A Culture of Content Unifies Brand Identity

Ultimately, a culture of content doesn’t just help brands organize around content, it helps crystallize the very brand message; a culmination of stories that convey brand identity. Aligning internal processes, behaviors, and needs to a single brand manifestation will only grow in importance as brands embrace new ways of connecting with customers. In fact, as products become more connected, as online and offline experiences, and media itself, continue to converge, content will increasingly serve as the united face of the brand — across every single interaction customers have with the brand.

As with all Altimeter Group research, The Culture of Content is available at no cost under Creative Commons. Please feel free to read and share it, and please let us know your reactions, as well as how these lessons apply to your own organization.

Additional Resources


  1. Sherrilynne Starkie (@sherrilynne) says:

    I wrote a review of the report

  2. Dennis Shiao says:

    Jessica and Rebecca,

    Fabulous report. I’m responsible for content marketing in an 80-person company and have found success establishing a Culture of Content (CoC) in 2014.

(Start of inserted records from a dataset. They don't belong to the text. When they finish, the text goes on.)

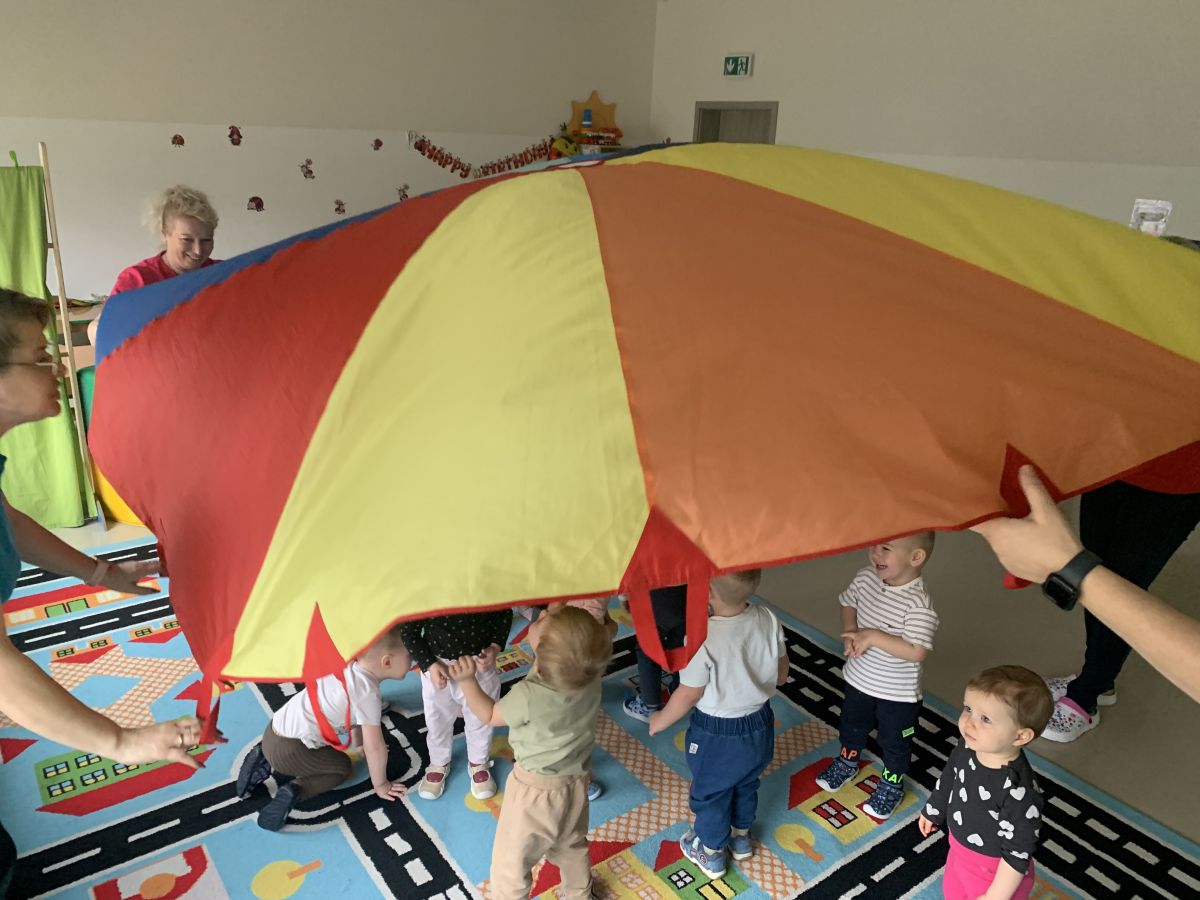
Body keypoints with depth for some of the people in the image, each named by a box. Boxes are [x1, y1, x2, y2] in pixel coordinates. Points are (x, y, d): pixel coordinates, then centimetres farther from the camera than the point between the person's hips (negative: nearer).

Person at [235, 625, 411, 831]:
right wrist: (380, 785, 0)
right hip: (289, 749, -8)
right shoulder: (368, 693, -19)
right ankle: (295, 791, -9)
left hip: (276, 729, 8)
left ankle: (267, 764, 19)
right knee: (342, 767, 10)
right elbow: (375, 747, -16)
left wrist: (359, 746, 37)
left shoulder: (348, 668, 8)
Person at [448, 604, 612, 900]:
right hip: (575, 784, 6)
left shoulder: (528, 696, -35)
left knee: (511, 859, 19)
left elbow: (490, 715, -12)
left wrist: (467, 680, -13)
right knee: (572, 847, 33)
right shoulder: (591, 674, -25)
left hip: (535, 791, -6)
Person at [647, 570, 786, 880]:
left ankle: (711, 853, 45)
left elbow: (688, 695, -22)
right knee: (746, 784, 31)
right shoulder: (769, 620, -17)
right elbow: (781, 675, -2)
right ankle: (741, 836, 55)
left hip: (717, 734, -5)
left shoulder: (702, 638, -34)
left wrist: (659, 720, -3)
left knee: (710, 792, 22)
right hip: (760, 724, 5)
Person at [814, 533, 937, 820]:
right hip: (859, 678, 6)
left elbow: (917, 652, -37)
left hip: (898, 693, -5)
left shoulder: (918, 603, -32)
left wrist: (873, 637, -34)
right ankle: (847, 762, 57)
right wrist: (850, 633, -13)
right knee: (852, 726, 30)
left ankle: (892, 786, 46)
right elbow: (847, 603, 4)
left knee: (894, 742, 20)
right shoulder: (866, 578, -14)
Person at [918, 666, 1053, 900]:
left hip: (994, 871, -6)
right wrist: (933, 811, 18)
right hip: (960, 851, 6)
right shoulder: (967, 748, -18)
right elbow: (948, 780, 3)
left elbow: (1018, 853, -28)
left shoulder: (1019, 792, -39)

    That being said, I’m curious how you might advise clients to adjust their CoC strategy based on company size:

    Startup (20 or less employees)
    Moderately Large organization

    I’d imagine that what’s been working for me (in my 80-person shop) may not be as effective in an 8,000 person company.


  3. Rebecca LIeb says:

    Jonathan, thanks for such an insightful comment. However I would argue that the vision needs to be more all-encompassing than “just” content or “just” social. In a converged media world, content strategy is married to advertising as well as to social strategy. In additional, social business is so much more than how “audiences can make the content their own,” as you put it. Social is also dialogue, sharing, and most of all, participation. Content is what spurs and fuels all this, so again, it cannot be segregated. I agree that brand comes first, but content is second – and it’s an umbrella vision for social and advertising, as well as for owned media.

  4. Jonathan Blank says:

    Rebecca and Jessica, I’m convinced from your report that companies need to start the “culture of content” journey with a vision statement for how content specifically should improve the lives of our customers and how employees can get involved. I would think all the other cogs of culture would derive from that vision statement. So I’m going to leave my comment focused on vision.

    I think as a community of content strategists we need to explore how to coherently align visions for 1) our brand’s purpose, 2) social business and 3) content as an as asset or experience. I buy that social is now wall paper for content. And in many ways content is the daily expression of the brand. But we still must accept that we have visions for the brand and for our unique way of acting as a social business. I’d personally recommend that we architect vision statements so that we have the brand vision first. Then the content vision showcases how we can solve problems with content alone or content and products together. Finally, the social vision illuminates how audiences can make the content their own.

    Do either of you have an opinion on the best practice for architecting these potentially conflicting (but hopefully complimentary) visions?